◆ **Given data**:
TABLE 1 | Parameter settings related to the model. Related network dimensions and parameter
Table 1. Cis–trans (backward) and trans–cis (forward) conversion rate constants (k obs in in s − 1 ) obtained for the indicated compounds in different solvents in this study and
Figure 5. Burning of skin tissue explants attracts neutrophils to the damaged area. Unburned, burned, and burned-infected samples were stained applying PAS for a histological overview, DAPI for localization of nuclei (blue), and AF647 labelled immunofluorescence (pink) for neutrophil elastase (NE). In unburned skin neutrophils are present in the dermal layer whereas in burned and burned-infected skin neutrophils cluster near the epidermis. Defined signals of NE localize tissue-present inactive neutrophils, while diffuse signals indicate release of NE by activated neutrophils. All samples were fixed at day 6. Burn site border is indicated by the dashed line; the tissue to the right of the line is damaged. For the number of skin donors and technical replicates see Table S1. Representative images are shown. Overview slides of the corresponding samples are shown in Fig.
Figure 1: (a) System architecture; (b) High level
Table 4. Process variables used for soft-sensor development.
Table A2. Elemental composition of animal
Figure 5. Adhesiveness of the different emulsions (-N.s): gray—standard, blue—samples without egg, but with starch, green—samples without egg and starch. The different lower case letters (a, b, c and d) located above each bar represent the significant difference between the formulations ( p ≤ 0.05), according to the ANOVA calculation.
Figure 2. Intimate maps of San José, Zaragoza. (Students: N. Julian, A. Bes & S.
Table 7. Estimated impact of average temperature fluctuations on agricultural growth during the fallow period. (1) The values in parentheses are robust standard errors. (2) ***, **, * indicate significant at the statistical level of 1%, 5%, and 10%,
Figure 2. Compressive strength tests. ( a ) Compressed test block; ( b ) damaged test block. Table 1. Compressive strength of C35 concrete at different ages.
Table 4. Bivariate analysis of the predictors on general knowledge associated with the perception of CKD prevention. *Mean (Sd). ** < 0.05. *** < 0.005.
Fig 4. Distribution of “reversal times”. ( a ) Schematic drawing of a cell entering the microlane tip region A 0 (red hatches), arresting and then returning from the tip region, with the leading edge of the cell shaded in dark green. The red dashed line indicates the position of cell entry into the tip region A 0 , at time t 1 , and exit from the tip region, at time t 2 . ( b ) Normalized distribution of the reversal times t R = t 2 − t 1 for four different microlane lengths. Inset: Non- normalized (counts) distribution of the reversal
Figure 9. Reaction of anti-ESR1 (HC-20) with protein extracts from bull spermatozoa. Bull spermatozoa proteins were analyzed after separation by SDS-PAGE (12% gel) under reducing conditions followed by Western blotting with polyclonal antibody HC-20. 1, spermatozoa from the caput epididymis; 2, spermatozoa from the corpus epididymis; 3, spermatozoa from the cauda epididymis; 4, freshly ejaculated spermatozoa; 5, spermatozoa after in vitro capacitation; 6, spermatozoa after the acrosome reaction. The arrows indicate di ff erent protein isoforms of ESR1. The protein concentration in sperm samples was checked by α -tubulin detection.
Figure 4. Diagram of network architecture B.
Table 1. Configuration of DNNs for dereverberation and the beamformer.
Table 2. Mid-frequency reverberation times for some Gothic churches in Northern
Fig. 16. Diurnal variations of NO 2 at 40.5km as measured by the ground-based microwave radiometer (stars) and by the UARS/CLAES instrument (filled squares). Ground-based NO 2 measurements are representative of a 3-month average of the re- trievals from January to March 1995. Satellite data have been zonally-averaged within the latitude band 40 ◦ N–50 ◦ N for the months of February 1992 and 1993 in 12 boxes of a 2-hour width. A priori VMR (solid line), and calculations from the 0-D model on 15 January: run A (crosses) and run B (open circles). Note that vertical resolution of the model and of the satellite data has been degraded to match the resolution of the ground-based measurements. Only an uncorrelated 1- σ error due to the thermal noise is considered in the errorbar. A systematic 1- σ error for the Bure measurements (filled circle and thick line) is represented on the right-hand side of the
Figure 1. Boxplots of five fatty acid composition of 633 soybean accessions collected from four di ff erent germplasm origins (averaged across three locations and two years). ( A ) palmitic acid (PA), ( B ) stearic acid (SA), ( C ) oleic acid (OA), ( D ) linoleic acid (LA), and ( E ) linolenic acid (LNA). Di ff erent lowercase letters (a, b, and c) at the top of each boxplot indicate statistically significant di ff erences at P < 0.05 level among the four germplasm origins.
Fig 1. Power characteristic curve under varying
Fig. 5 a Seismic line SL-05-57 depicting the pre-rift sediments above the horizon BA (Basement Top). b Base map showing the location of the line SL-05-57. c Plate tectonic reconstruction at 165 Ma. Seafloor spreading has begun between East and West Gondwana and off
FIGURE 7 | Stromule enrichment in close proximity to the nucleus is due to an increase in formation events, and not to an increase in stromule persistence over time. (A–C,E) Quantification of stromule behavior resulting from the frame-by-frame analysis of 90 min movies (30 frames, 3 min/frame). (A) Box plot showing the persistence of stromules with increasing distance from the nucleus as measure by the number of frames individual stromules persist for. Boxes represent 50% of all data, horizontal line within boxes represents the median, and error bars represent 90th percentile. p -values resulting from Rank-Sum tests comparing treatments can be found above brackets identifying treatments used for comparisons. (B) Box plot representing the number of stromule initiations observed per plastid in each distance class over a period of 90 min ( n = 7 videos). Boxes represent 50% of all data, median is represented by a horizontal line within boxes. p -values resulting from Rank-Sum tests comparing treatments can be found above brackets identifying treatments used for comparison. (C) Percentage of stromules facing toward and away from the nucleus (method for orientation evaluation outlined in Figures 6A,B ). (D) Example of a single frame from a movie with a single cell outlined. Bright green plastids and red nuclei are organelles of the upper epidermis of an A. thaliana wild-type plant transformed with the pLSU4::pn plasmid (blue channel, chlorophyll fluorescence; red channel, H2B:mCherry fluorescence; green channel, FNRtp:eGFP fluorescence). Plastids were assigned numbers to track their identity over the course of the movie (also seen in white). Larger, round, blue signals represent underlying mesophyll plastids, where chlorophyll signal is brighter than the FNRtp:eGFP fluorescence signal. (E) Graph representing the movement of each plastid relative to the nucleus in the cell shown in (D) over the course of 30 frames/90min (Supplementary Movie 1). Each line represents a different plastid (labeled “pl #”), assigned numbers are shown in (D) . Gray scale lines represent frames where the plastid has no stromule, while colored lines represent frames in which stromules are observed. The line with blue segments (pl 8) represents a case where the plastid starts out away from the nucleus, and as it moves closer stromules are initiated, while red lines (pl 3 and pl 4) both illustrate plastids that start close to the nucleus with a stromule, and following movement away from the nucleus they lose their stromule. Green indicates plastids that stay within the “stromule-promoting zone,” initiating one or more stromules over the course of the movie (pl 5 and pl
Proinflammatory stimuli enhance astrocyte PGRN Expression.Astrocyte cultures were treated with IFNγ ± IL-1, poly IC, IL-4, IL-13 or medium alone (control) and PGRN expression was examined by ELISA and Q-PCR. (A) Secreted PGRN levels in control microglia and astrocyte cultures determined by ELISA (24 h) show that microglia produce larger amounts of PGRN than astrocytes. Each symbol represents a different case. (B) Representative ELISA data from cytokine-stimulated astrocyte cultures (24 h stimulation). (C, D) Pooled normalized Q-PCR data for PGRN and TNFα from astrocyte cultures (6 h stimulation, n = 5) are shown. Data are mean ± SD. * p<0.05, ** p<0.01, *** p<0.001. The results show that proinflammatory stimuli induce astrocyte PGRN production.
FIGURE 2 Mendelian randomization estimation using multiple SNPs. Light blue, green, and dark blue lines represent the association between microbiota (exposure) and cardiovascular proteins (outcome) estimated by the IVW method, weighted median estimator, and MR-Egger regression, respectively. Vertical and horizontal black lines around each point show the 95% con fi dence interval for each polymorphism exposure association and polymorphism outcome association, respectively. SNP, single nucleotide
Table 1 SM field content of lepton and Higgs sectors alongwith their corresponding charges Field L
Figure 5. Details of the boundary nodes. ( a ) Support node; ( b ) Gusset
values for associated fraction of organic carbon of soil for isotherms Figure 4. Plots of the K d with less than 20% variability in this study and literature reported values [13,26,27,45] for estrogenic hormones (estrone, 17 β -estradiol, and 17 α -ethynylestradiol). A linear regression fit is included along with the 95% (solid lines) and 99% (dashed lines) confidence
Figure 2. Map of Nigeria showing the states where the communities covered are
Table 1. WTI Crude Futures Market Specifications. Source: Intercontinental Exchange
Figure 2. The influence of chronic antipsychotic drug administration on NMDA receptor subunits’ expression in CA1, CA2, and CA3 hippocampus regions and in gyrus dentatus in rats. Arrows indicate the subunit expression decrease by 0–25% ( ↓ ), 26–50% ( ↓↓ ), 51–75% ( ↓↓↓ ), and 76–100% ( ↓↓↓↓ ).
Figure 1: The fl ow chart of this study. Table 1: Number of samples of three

◆ **What to work on**:
The answer consists solely of the lines from the one containing "Table 1. WTI" through the last line of the data above, reproduced exactly.

◆ **Response**:
Table 1. WTI Crude Futures Market Specifications. Source: Intercontinental Exchange
Figure 2. The influence of chronic antipsychotic drug administration on NMDA receptor subunits’ expression in CA1, CA2, and CA3 hippocampus regions and in gyrus dentatus in rats. Arrows indicate the subunit expression decrease by 0–25% ( ↓ ), 26–50% ( ↓↓ ), 51–75% ( ↓↓↓ ), and 76–100% ( ↓↓↓↓ ).
Figure 1: The fl ow chart of this study. Table 1: Number of samples of three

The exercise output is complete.